«Un relato para hoy» Docecalles

Tenían vena viajera. Se conocieron, allá muy lejos, en una escapada a Oriente. A los diecinueve días tuvieron un encuentro íntimo con tanto fuego que hasta se fundieron sus apellidos en uno. Ellos eran Ana Corona y Agustín Viral. Viajaron sin descanso. Eran grandes observadores, ningún detalle pasaba desapercibido a su mirar. Sus ojos, pequeñitos y transparentes, reflejaban en su retina lloros, tristezas secas, depresiones amenazadoras, muertes de cenizas solitarias, ansiedades sin oxígeno… ¡Cómo sufrían los amantes ante esas imágenes sin conciencia! Fue tan grande ese impacto salvaje que la propia madre se compadeció obsequiando luces sin sombras, perfumes puros y colores del arco iris que, olvidando tiempos oscuros, envolvieron el camino de los amantes. Y siguieron bajo cielos azules coronando calles vacías, recibieron agua limpia que saciaba la sed de parques alejados de la algarabía infantil, sonrieron con los primeros brotes de la primavera y la canción sin humo de los pájaros.
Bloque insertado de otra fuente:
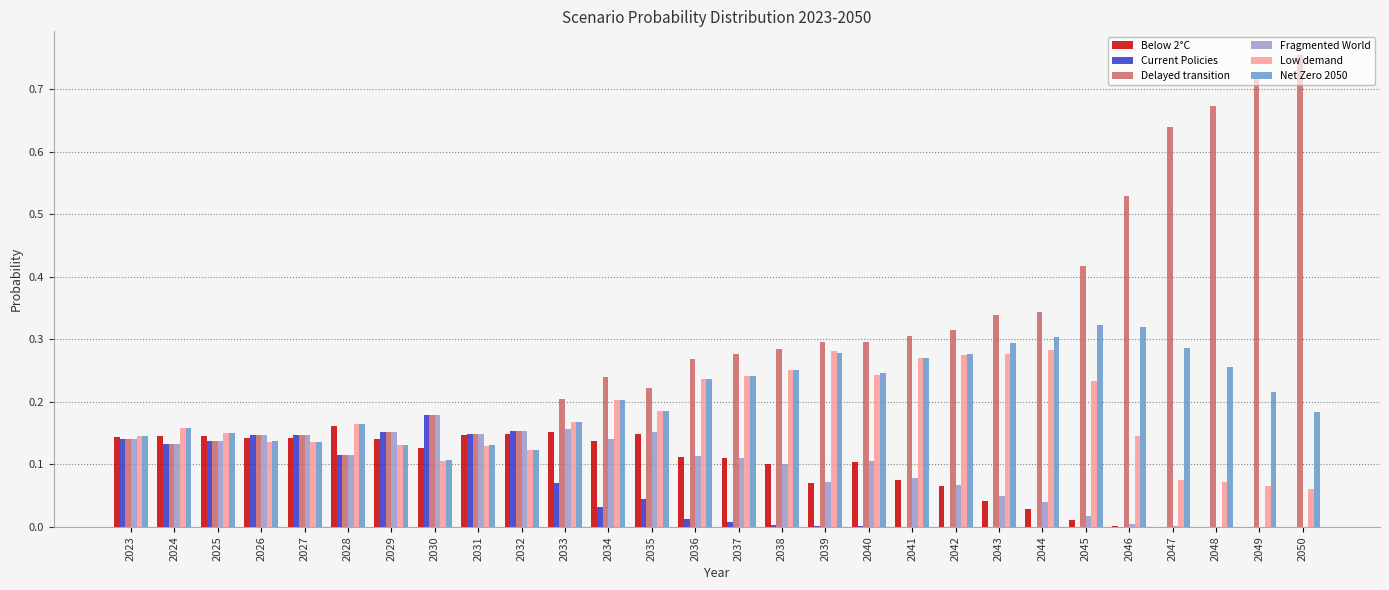

The Delayed transition series shows 0.2 at 2033. True or false?

True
¿Qué haremos ahora, Ana? Espera, espera que cese el dolor y lleguemos al final. ¿Y luego qué, Ana? ¿Luego? Luego, Agustín, montaremos tenderetes en las plazas. ¿Qué venderemos, Ana? Nuestra tienda ofrecerá agua pura, pan de trigo, kilos de esperanza, sacos llenos de ilusión, sonrisa de niños, palabras enamoradas… ¿Cuál será el precio del producto, Ana? Ella, querido Agustín, hablará en silencio y marcará el valor; no hay precio, ella no entiende de monedas.

Y las personas, con una lágrima entre el dolor y la alegría, abarrotaron las plazas.

Ana y Agustín, culpables inocentes, viajaron hacia alturas sin final.